If I have one final example of how the augments were more poorly designed in Set 6.5, it would be the comparison between the original set's Metabolic Boost and the midset update's Tiny Titans. Both of these augments provided additional HP to the player's Little Legend and therefore allowed them to survive longer into the match. However, Metabolic Boost did this in a much more interesting way by causing the player to regenerate 2 HP at the end of each round. This made taking Metabolic Boost into a tactical decision: it would do nothing for a player win streaking at 100 HP and similarly wouldn't provide much benefit to someone on death's door in the ending stages of the game. When it was worthwhile to pick Metabolic Boost could be a tough decision. But Tiny Titans simply gave the player 35 additional HP immediately which was vastly less interesting. Obviously people would take this when they were losing which often granted them an undeserved higher finish placement. The designers put a Band-aid on this by removing Tiny Titans as an option for the last augment so that it would only show up during the first two choices but this didn't solve the real problem of Tiny Titans being a dull and lifeless augment. It was either way too strong as a pick or useless as a pick with nothing in between, while doing nothing to make the gameplay more varied or interesting. The Metabolic Boost / Tiny Titans dichotomy is a perfect example of how augments run amok were a net negative for the set. One of them deserved to be included in the game and made the cut for Set Six, the other never should have been included and bloated the augment list needlessly. Most of the new augments were correctly excluded from the first half of the set for good reason.

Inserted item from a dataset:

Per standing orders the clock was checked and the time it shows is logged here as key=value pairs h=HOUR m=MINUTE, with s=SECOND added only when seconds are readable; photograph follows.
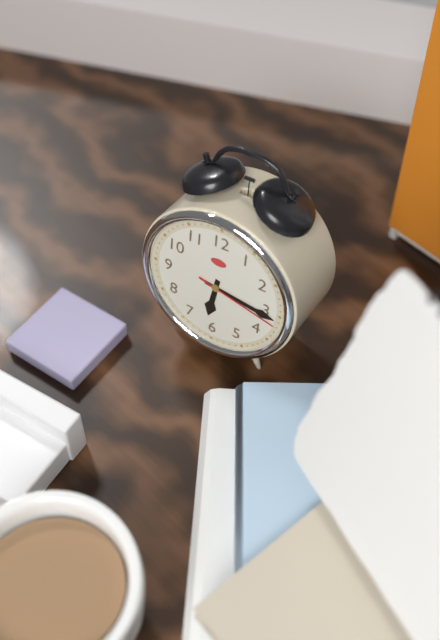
h=6 m=16 s=17
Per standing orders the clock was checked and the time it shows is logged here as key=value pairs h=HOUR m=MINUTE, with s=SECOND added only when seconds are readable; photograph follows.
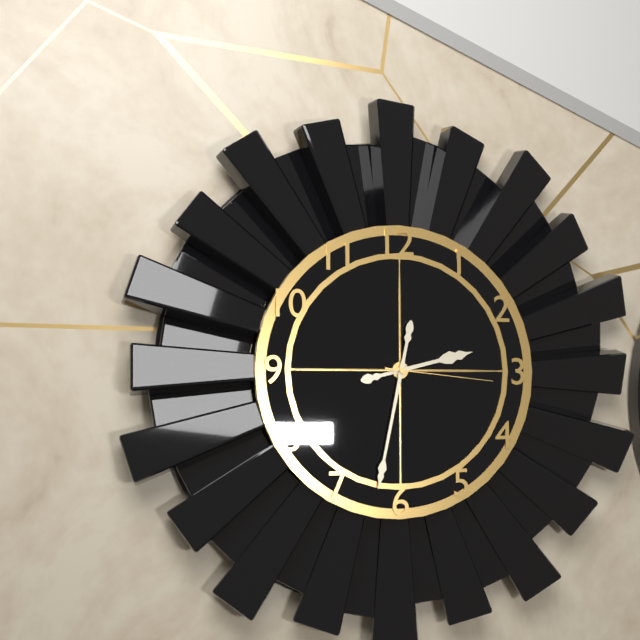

One of my most frequent criticisms of Teamfight Tactics across all sets has been the dizzying rate of patches released by the design team. The designers patch and patch and patch again in a neverending stream of changes that are almost impossible for players to follow unless they happen to be the obsessives that run ten games per day. It would be one thing if their patches made minor tweaks around the edges but nope, each new patch inevitably has scores of different changes to champions and traits and items and now augments as well. I continue to maintain that these endless patches are actively hurting the TFT playerbase because the more casual players are turned off by having to relearn the entire game on a weekly basis. Set Six was a pleasing break from this trend because much of the set coincided with the 2021-2022 winter holidays where Riot staff was on vacation and quite literally could not patch the game by virtue of the offices being empty. There was a patch released on December 14th and then after that on January 4th followed by another two weeks until the next patch released on January 19th. That was 35 days with only two total versions of TFT available to play, a period in which there was actually time for the playerbase to learn the ins and outs of the gameplay and develop both metagame strategies and then counter-meta responses. I know that I was having a ton of fun because I recorded lots and lots of TFT videos for YouTube in this period, about 15 videos in this span or roughly a new one every 2.5 days. I was never planning on creating that much content for TFT and it just happened organically because the set was such a blast. It's a telling sign that the game was at its most fun when the designers WEREN'T obsessively making changes on a weekly basis to everything under the sun.
Set Six was also notable for being relatively well balanced on release, definitely not perfect (Chemtech was overtuned on release) but in good enough shape that there was no need for an emergency "B" patch over the first two weeks of the set. To put it lightly, this was not the case for Set 6.5. The release of the midset update on February 15th was a complete disaster from a balance perspective, with the Hextech trait comically overpowered to the point that some of the players in our group were taking augments like True Justice solely because it awarded a Sejuani unit to stuff Hextech trait onto the board. This prompted an emergency "B" patch on February 22nd with brutal nerfs to the Hextech trait and Renata who had avoided dominating the patch only because of the overpowered state of the Hextech trait. This immediately made the Hextech trait completely useless for the next few patches as Irelia took over as the dominant unit in the set. With her endless dashing and ability reset on kills, Irelia was another unit which proved to be nearly impossible to balance as she was either too weak to get resets and did nothing or strong enough to get resets and then charged all over the board killing everything.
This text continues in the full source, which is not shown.